What is being asked >> Could you please find each line in the records that contains the word "this" and copy it?

Entries supplied >>
■ ■ ■
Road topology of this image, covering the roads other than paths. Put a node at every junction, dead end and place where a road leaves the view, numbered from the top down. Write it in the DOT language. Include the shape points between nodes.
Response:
■ ■ ■
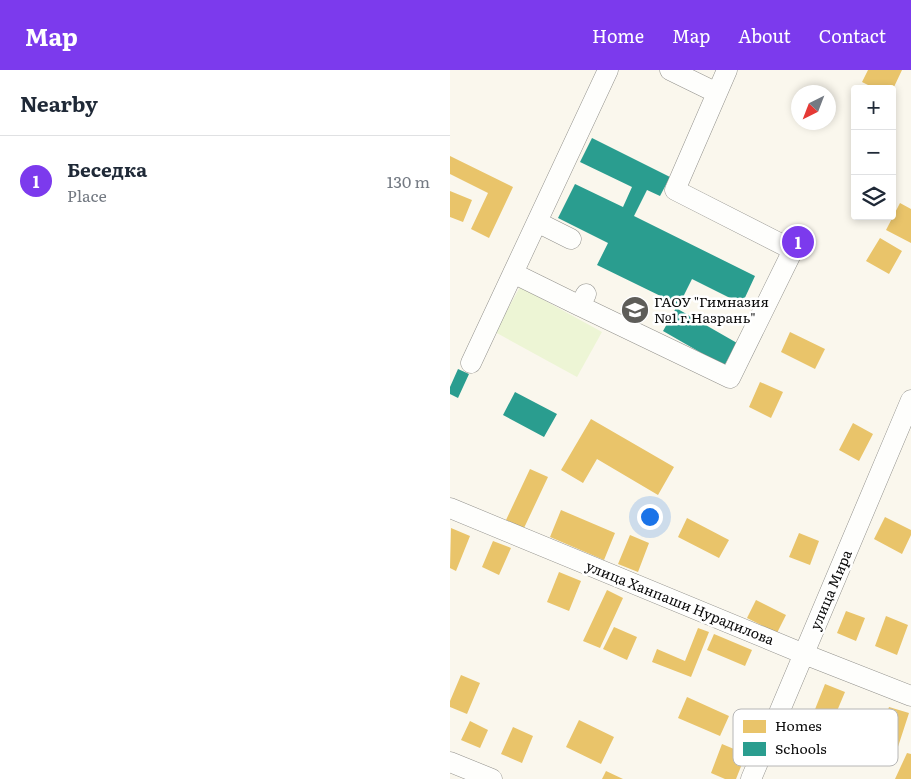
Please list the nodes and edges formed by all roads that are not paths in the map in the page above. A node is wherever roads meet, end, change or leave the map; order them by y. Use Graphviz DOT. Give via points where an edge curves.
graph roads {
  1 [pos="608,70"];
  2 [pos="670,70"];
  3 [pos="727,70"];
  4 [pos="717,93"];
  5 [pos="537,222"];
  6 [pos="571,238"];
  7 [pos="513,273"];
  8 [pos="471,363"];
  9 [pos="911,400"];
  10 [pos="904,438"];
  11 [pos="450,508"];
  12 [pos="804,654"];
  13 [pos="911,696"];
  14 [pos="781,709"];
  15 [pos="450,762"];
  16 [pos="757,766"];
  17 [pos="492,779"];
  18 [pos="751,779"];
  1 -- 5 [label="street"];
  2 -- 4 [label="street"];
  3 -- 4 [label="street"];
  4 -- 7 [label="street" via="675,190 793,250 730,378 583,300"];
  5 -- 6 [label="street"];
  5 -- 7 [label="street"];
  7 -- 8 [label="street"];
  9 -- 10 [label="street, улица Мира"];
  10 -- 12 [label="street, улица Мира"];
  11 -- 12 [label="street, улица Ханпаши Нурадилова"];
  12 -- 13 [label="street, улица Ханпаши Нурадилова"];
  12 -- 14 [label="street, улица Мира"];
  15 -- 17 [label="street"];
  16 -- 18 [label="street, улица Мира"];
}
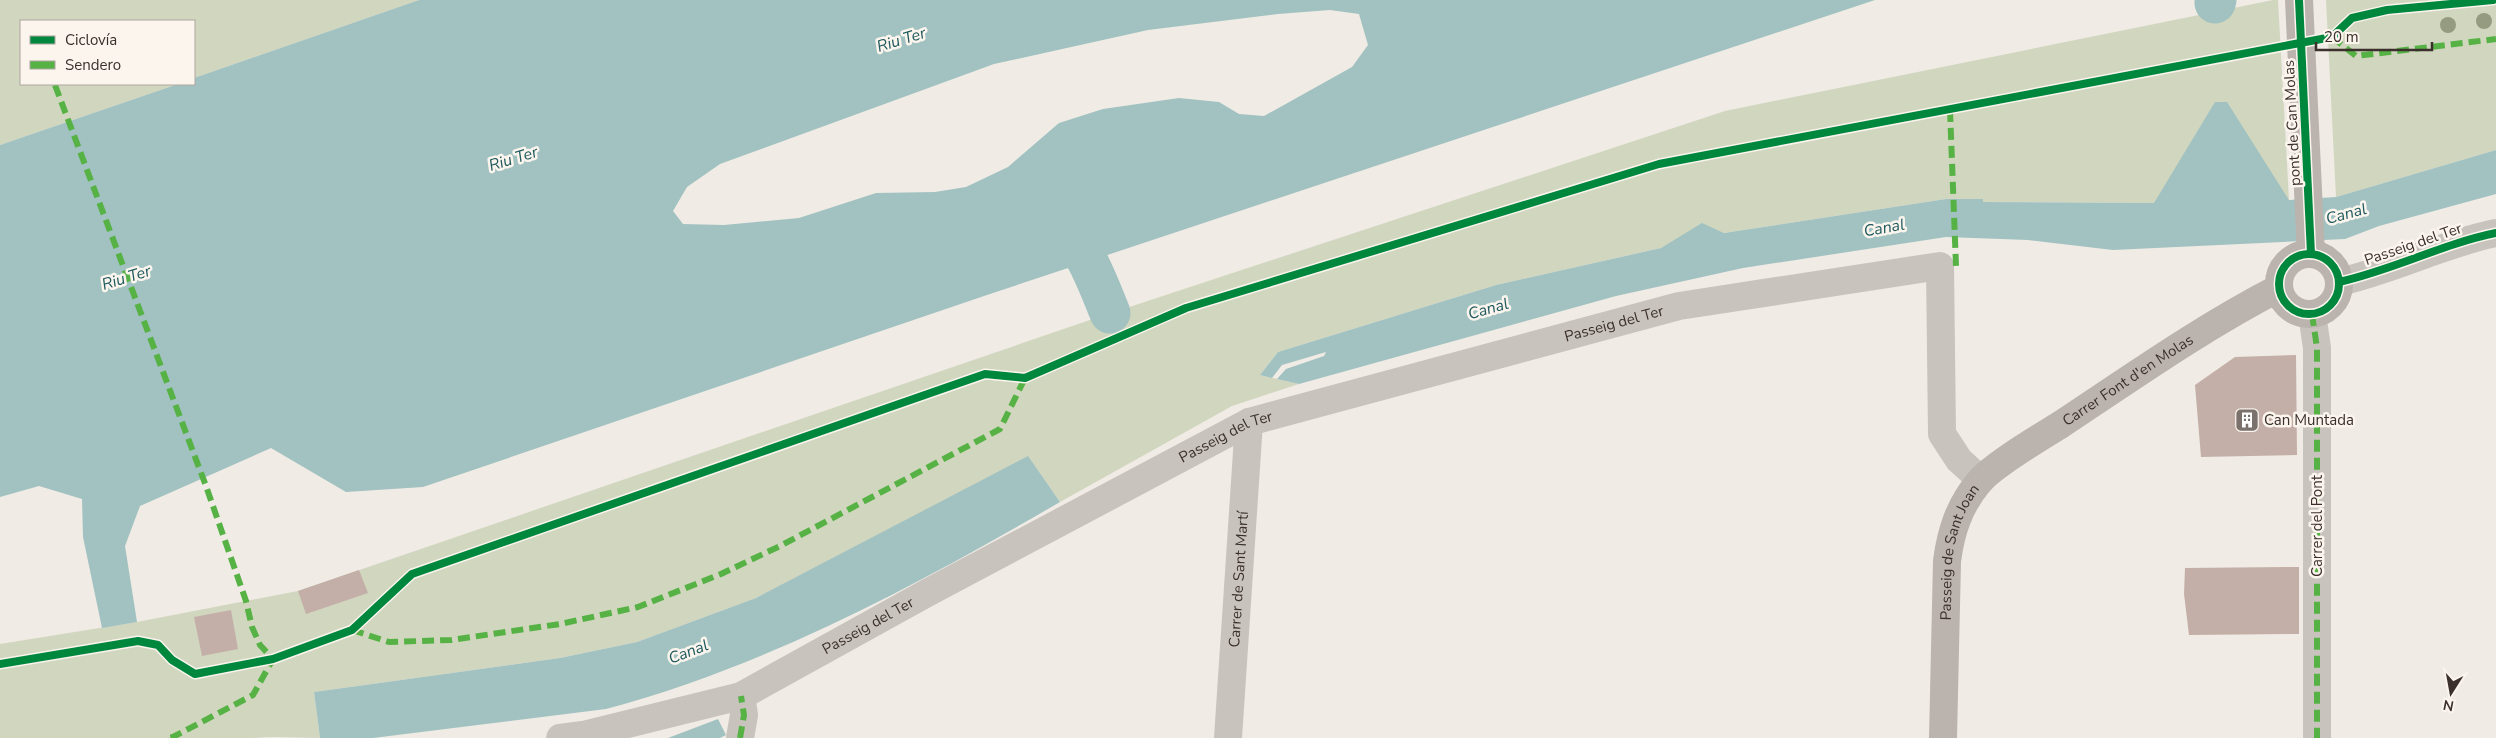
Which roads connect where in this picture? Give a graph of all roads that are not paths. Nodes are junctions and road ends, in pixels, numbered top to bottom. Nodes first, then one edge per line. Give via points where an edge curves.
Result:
■ ■ ■
Output of the exercise >>
Road topology of this image, covering the roads other than paths. Put a node at every junction, dead end and place where a road leaves the view, numbered from the top down. Write it in the DOT language. Include the shape points between nodes.
Which roads connect where in this picture? Give a graph of all roads that are not paths. Nodes are junctions and road ends, in pixels, numbered top to bottom. Nodes first, then one edge per line. Give via points where an edge curves.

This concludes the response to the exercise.